• PROVIDED TEXT:
Monday, September 24, 2007

From Vegas to the Pews...

I'm sorry. I tried to go for a witty title.

I just finished reading Mark Driscoll's blog post about his recent trip to Las Vegas where he got to watch UFC 74 and even got to meet Randy Couture. I don't care who you are, that's just plain cool.

But what struck me about his post was one on the last things he did on his time in Vegas. He and Mars Hill's worship pastor made the rounds of some of the hotel clubs on the strip to see how they set up their lights, sound and video because they are currently doing some renovating at one of their own buildings (the Ballard campus).

Then I start to ponder. Most churches I've been in look like churches, not clubs. Many churches have bad color, horrible seating, bad lighting, questionable acoustics and lackluster video. I'm not saying that we need to go for some "wow factor" or some dazzling pyrotechnics but could we at least make the room aesthetically pleasing? Isn't it ok to make people feel comfortable and relaxed in a room?

Look around the room this week in which you worship. How many people just look uptight? And how many of them could be set at ease if we were more proactive about the way that we set up our buildings?

Sure, comfort isn't our number one priority. But if we want to engage people for extended periods of time, shouldn't we do everything to remove physical distractions?

So, what do you think? Is it a good idea to be getting some ideas about our church decor and layout from clubs?


jon or angie said...

as long as we remember that our current evangelical fiasco of church decor also came from trying to respond to the culture we were in. (from a time where they were seeking simplicity, sterility, and eliminating the distraction of aesthetic)

as much as i am tired of the bland and drab evangelical church setting if i go to a church with lights like las vegas i don't know what i'll do first: puke or leave. but that's just me.

Knotter said...

I, for one, am all about flash for the sake of flash. Kidding, of course.

But is it ok to have a building that actually appeals to people? Or does that mean we've sold out? Is it ok to be current? Is it ok to bring creativity and current cultural items to our buildings? Or have we missed the point?

I'm wrestling with a few of these questions which ends up seeming like a "which came first? the chicken of the egg?" type of thing.

I may go back and forth depending on what day it is. Today I like the idea of stealing room ideas from something like a club.

theoquest said...

We're currently talking about redoing a large room in our building and I just keep coming to the question of how do we design a space that's accessible and usable for the community - not just a couple hours a week.

Knotter said...

Another good thought. We too have a good sized room that is our "youth centre" but it acts more as a multi-purpose room. And there are outside groups that use it from time to time. I sometimes wonder what they think of it.

• RECORDS PROVIDED:
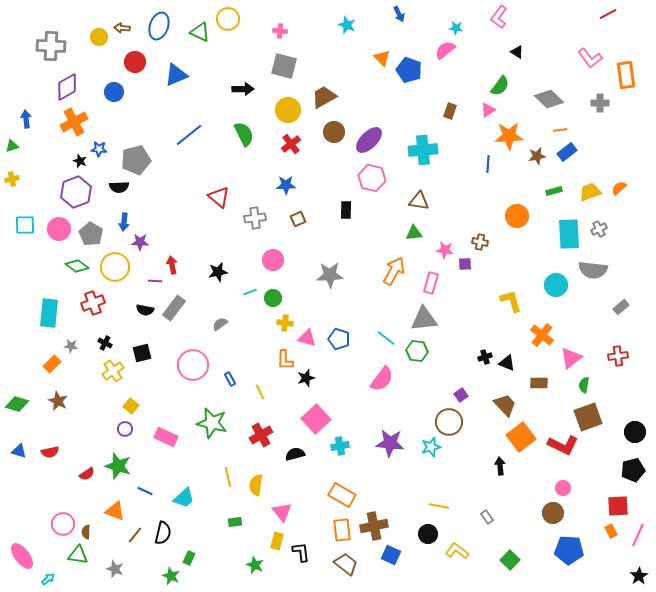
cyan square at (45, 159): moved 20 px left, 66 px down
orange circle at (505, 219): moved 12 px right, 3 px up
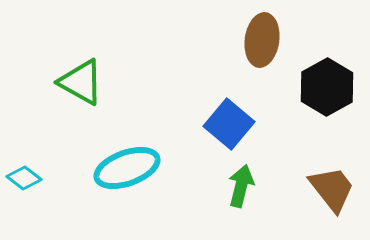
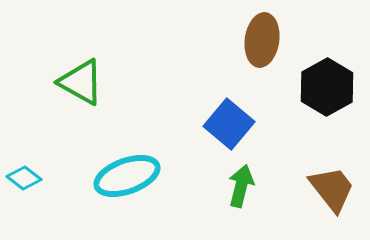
cyan ellipse: moved 8 px down
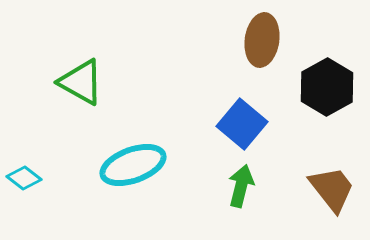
blue square: moved 13 px right
cyan ellipse: moved 6 px right, 11 px up
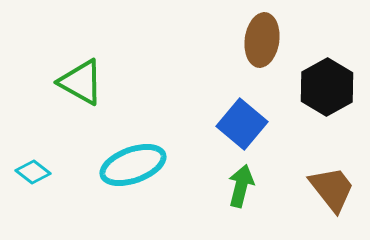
cyan diamond: moved 9 px right, 6 px up
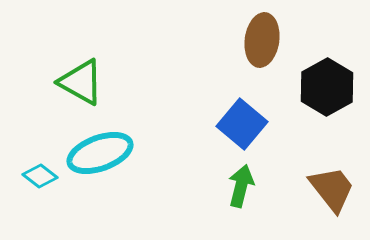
cyan ellipse: moved 33 px left, 12 px up
cyan diamond: moved 7 px right, 4 px down
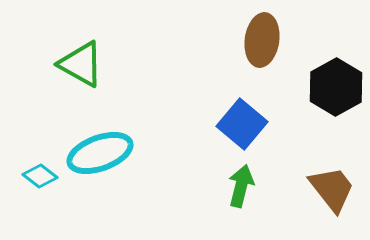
green triangle: moved 18 px up
black hexagon: moved 9 px right
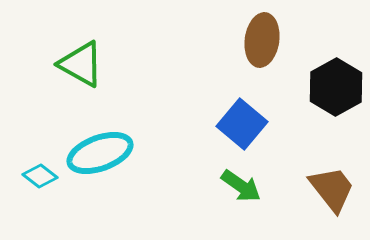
green arrow: rotated 111 degrees clockwise
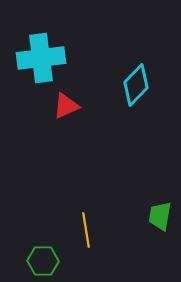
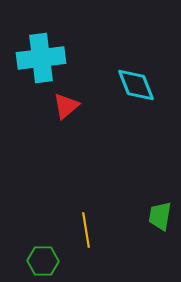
cyan diamond: rotated 66 degrees counterclockwise
red triangle: rotated 16 degrees counterclockwise
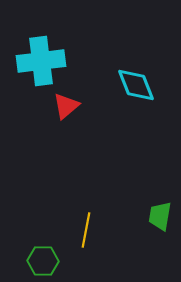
cyan cross: moved 3 px down
yellow line: rotated 20 degrees clockwise
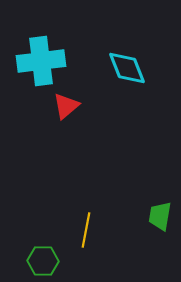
cyan diamond: moved 9 px left, 17 px up
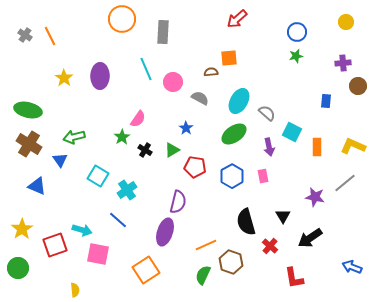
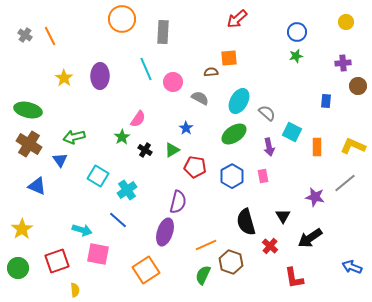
red square at (55, 245): moved 2 px right, 16 px down
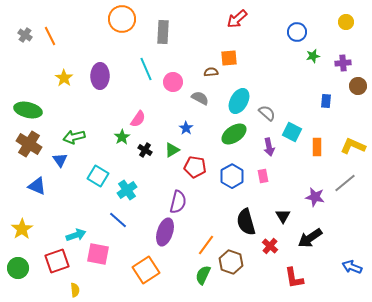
green star at (296, 56): moved 17 px right
cyan arrow at (82, 230): moved 6 px left, 5 px down; rotated 36 degrees counterclockwise
orange line at (206, 245): rotated 30 degrees counterclockwise
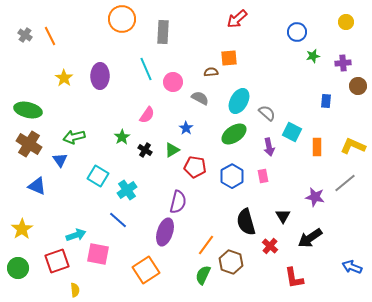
pink semicircle at (138, 119): moved 9 px right, 4 px up
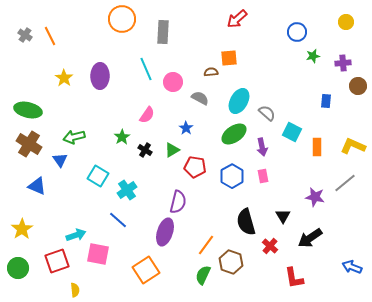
purple arrow at (269, 147): moved 7 px left
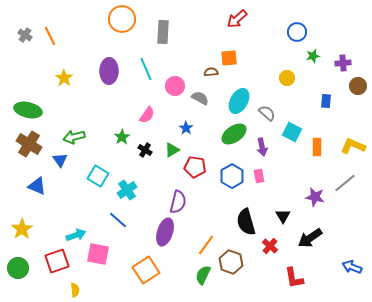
yellow circle at (346, 22): moved 59 px left, 56 px down
purple ellipse at (100, 76): moved 9 px right, 5 px up
pink circle at (173, 82): moved 2 px right, 4 px down
pink rectangle at (263, 176): moved 4 px left
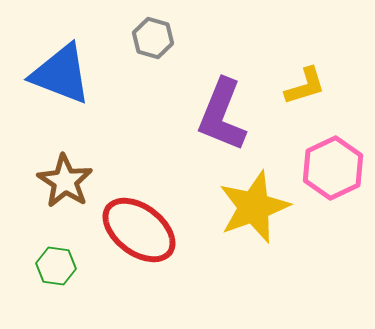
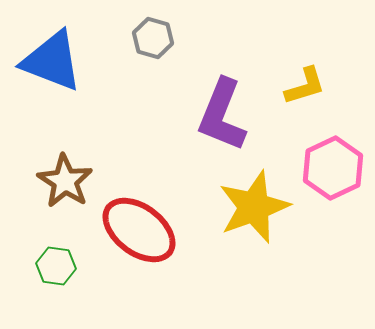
blue triangle: moved 9 px left, 13 px up
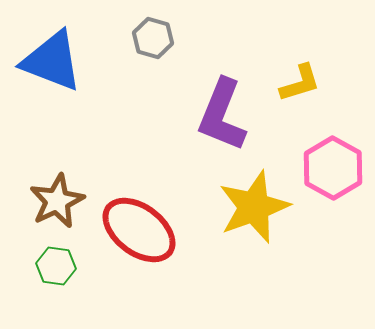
yellow L-shape: moved 5 px left, 3 px up
pink hexagon: rotated 6 degrees counterclockwise
brown star: moved 8 px left, 20 px down; rotated 14 degrees clockwise
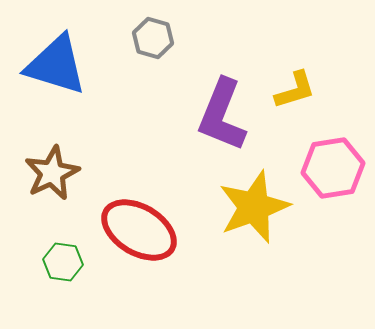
blue triangle: moved 4 px right, 4 px down; rotated 4 degrees counterclockwise
yellow L-shape: moved 5 px left, 7 px down
pink hexagon: rotated 22 degrees clockwise
brown star: moved 5 px left, 28 px up
red ellipse: rotated 6 degrees counterclockwise
green hexagon: moved 7 px right, 4 px up
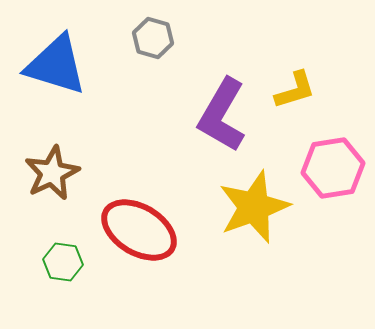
purple L-shape: rotated 8 degrees clockwise
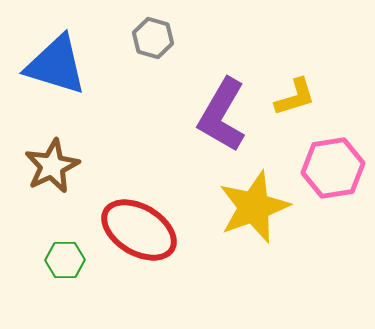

• JOB A:
In the blog post about church decor, which building were Mars Hill's leaders renovating?
• JOB B:
Do these statements agree with the blog post about church decor? Answer yes or no for each and quote the deciding words. (i) The post's author says comfort is the top priority for churches. (ii) Knotter says that on this day they like the idea of taking room ideas from a club. (iii) The commenter theoquest's church is discussing redoing a large room.
• JOB C:
Carry on the blog post about church decor from its last line.

• EXERCISE RESPONSE A:
The Ballard campus.

• EXERCISE RESPONSE B:
(i) No: "Sure, comfort isn't our number one priority."
(ii) Yes: "Today I like the idea of stealing room ideas from something like a club."
(iii) Yes: "We're currently talking about redoing a large room in our building"

• EXERCISE RESPONSE C:
And I often wonder if our buildings could serve more help to the community if we designed them differently. It might help us build some more bridges and develop new relationships within the community.

I heard of one church that shows movies during a local film festival. Now that's thinking outside the box!

Mike, I'd be curious to see what you come up with. When are you planning to have it done by?

jon or angie said...

i think i am okay with the worship environment being whatever. i personally would find lights and glitz distracting but on a theological level i find it to be distracting as well, unless it finds a creative way to exalt Christ, rather than merely make us comfortable.

I think Christ can be exalted in contemporary, cutting edge ways, but i often wonder if that is what we're doing when we decorate, sing, or whatever.

if las vegas lights are drawing people in, i say whoop-de-doo, unless they serve to point away from themselves to Christ.

I certainly don't like the empty walls of evangelicalism, because they point to nothing. But I don't like the glitz and show because the louder they point the harder it is to see what they point to.

I think perhaps the answer is to stop worrying about what appeals, and just to construct our worship and our worship setting according to who we are and how we speak. If we are truly salt of the earth it will be relatable. But too often we come from outside the world and try to impress the world with our incredible ways of relating to them and appealing to them. But if it is fake it isn't worth doing. If it is real, and it is offered to God in Christ and points from self to HIm---then it is good.

Knotter said...

Does everything we do have to point to Jesus?

What about the pews? The paint colours? The bulletin arrangement? The parking set up? The carpet design? The name tags?

I'm thinking that there are a pile of things within our churches that are there for primarily one purpose: comfort.

I agree with you Jon that we need to "construct our worship and our worship setting according to who we are and how we speak", and I think that this is exactly what's happening. Mars Hill is using a language that their community speaks. It may not work in yours or mine, but it certainly could in theirs.

I would tend to think that lights, video and sound ( or even the pews and paint colours) aren't necessarily there to point to Jesus, but rather to facilitate someone on their journey. And that's ok. They can understand the language and hear the message without distractions.

Though I suppose a case could be made that one person's distraction is another person's comfort.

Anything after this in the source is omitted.